Durante siglos, enero no fue sinónimo de comienzos. Aunque hoy es el primer mes del calendario en gran parte del mundo, su lugar como inicio del año es el resultado de ajustes astronómicos, decisiones políticas y siglos de confusión heredados de la antigua Roma.
En los orígenes del calendario romano, atribuido tradicionalmente a Rómulo, el año tenía solo diez meses y comenzaba en marzo, ligado a la agricultura y a los rituales religiosos. El invierno simplemente no existía en el conteo del tiempo: no tenía meses ni nombres. Así, septiembre, octubre, noviembre y diciembre eran, literalmente, el séptimo, octavo, noveno y décimo mes, una huella que aún permanece en sus nombres.
Fue en el siglo VII a.C., bajo el reinado de Numa Pompilio, cuando se añadieron dos meses invernales: Ianuarius y Februarius. Enero tomó su nombre de Jano, el dios romano de las transiciones, representado con dos rostros que miran al pasado y al futuro. Sin embargo, aun con esta reforma, el año seguía comenzando en marzo.
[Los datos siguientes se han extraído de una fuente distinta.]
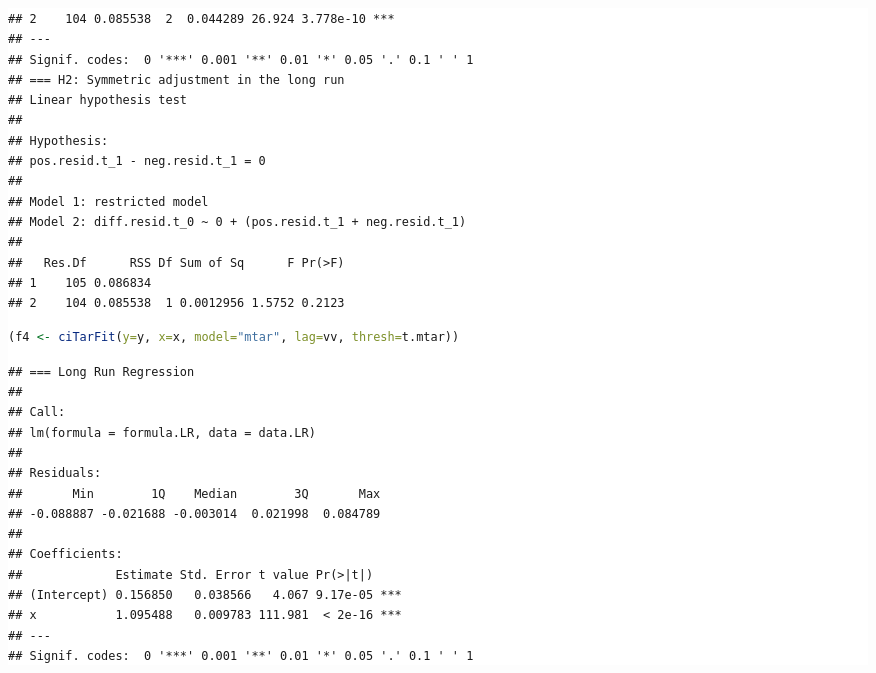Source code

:     ## 2    104 0.085538  2  0.044289 26.924 3.778e-10 ***
    ## ---
    ## Signif. codes:  0 '***' 0.001 '**' 0.01 '*' 0.05 '.' 0.1 ' ' 1
    ## === H2: Symmetric adjustment in the long run
    ## Linear hypothesis test
    ## 
    ## Hypothesis:
    ## pos.resid.t_1 - neg.resid.t_1 = 0
    ## 
    ## Model 1: restricted model
    ## Model 2: diff.resid.t_0 ~ 0 + (pos.resid.t_1 + neg.resid.t_1)
    ## 
    ##   Res.Df      RSS Df Sum of Sq      F Pr(>F)
    ## 1    105 0.086834                           
    ## 2    104 0.085538  1 0.0012956 1.5752 0.2123

``` r
(f4 <- ciTarFit(y=y, x=x, model="mtar", lag=vv, thresh=t.mtar))
```

    ## === Long Run Regression
    ## 
    ## Call:
    ## lm(formula = formula.LR, data = data.LR)
    ## 
    ## Residuals:
    ##       Min        1Q    Median        3Q       Max 
    ## -0.088887 -0.021688 -0.003014  0.021998  0.084789 
    ## 
    ## Coefficients:
    ##             Estimate Std. Error t value Pr(>|t|)    
    ## (Intercept) 0.156850   0.038566   4.067 9.17e-05 ***
    ## x           1.095488   0.009783 111.981  < 2e-16 ***
    ## ---
    ## Signif. codes:  0 '***' 0.001 '**' 0.01 '*' 0.05 '.' 0.1 ' ' 1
El calendario romano, basado en la Luna, pronto mostró fallas: no coincidía con las estaciones. Para corregirlo, se añadían meses extra de forma irregular, controlados por sacerdotes, lo que generó caos y manipulaciones políticas.
La gran reforma llegó en el año 45 a.C., cuando Julio César instauró el calendario juliano, diseñado por el astrónomo Sosígenes de Alejandría. Se estableció un año solar de 365 días y se fijó el 1 de enero como inicio oficial, coincidiendo con la toma de posesión de los cónsules romanos.
Aun así, pasarían siglos antes de que esta fecha se consolidara. No fue sino hasta la reforma gregoriana de 1582 cuando el 1 de enero se adoptó de manera generalizada como inicio del año. Así, enero, el mes del cambio y los comienzos, terminó ocupando el lugar que hoy damos por hecho.